§ **Provided text**:
↓
The Power of Where: It Begins with Geodesy

Geodesy suffers from being so fundamental that it is often ignored and under-appreciated, which results in it also being under-resourced.

I am now in my tenth year in the Secretariat for United Nations Committee of Experts on Global Geospatial Information Management, or UN-GGIM). Luckily, it is still relatively easy to reflect on the progress and achievements of UN-GGIM over the past decade, and how much it has advanced the understanding and relevance of geospatial information globally. No, it’s not that I have a great memory, it’s just that every meeting, report, presentation, and document over these past years is permanently archived as a record on UN-GGIM website. That said, despite all the achievements and progress, it is a little disappointing that one fundamental aspect of the work of UN-GGIM is not well understood or recognized and remains somewhat an incomplete task. Something that is also fundamental to how we accurately measure and position everything we do on, above and below the surface of planet Earth; more fundamental even than geospatial information itself. Geodesy.

Geodesy I hear you say…. what is that again? Geodesy originates from the Greek ‘geodaisia’, which means dividing the Earth. In its simplest definition, geodesy is the study of the Earth’s shape and size. However, a generally accepted definition is that it is the science of accurately measuring and understanding three fundamental properties of the Earth: its geometric shape, its orientation in Space, and its gravity field – as well as the changes of these properties with time – as the Earth spins on its axis every 24 hours, and roughly at some 1600 kmph at the equator. A scientific way of measuring the Earth’s momentum then. Yes, but the Earth is in constant motion, and we humans, and all that we have built and do in relation to the Earth’s surface and motion, are also moving around at the same pace and momentum, plus more. So, when we take place, speed and time into account, the math and the modeling get a little complicated when an accurate point of reference is needed for making measurements at any given place and time.
↑
§ **Problem A**: Please output the geodesy article exactly from "The Power of" to "also being under-resourced.".
§ **Problem B**: According to the geodesy article, why is geodesy under-resourced? Answer in one to three sentences.

§ **Collected data**:
↓
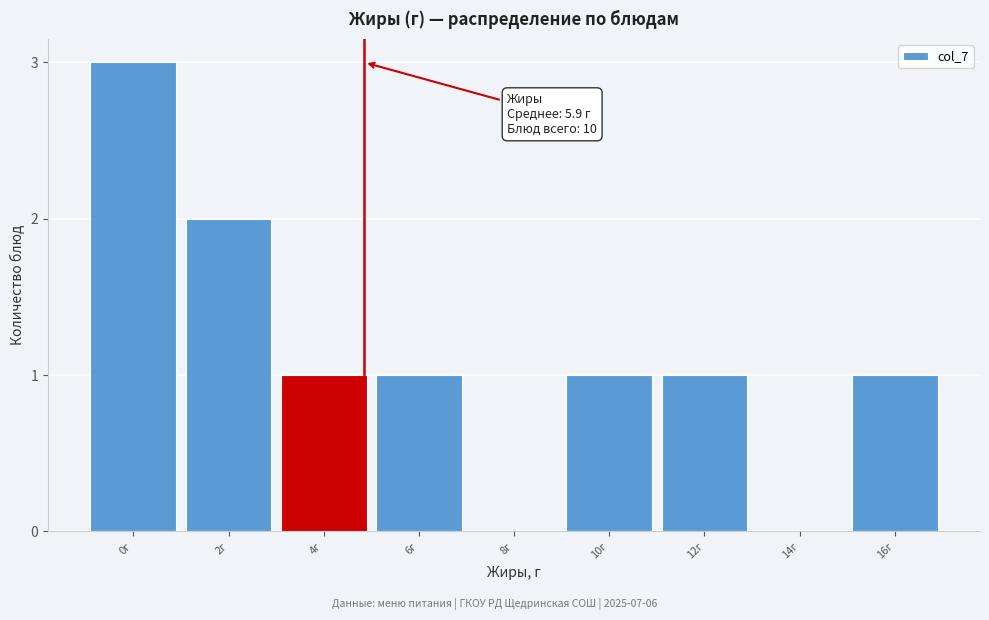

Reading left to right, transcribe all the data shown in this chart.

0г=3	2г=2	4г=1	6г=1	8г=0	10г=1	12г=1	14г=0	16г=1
↑
§ **Task solution A**:
The Power of Where: It Begins with Geodesy

Geodesy suffers from being so fundamental that it is often ignored and under-appreciated, which results in it also being under-resourced.

§ **Task solution B**: Geodesy is so fundamental that it is often ignored and under-appreciated. That neglect results in it also being under-resourced.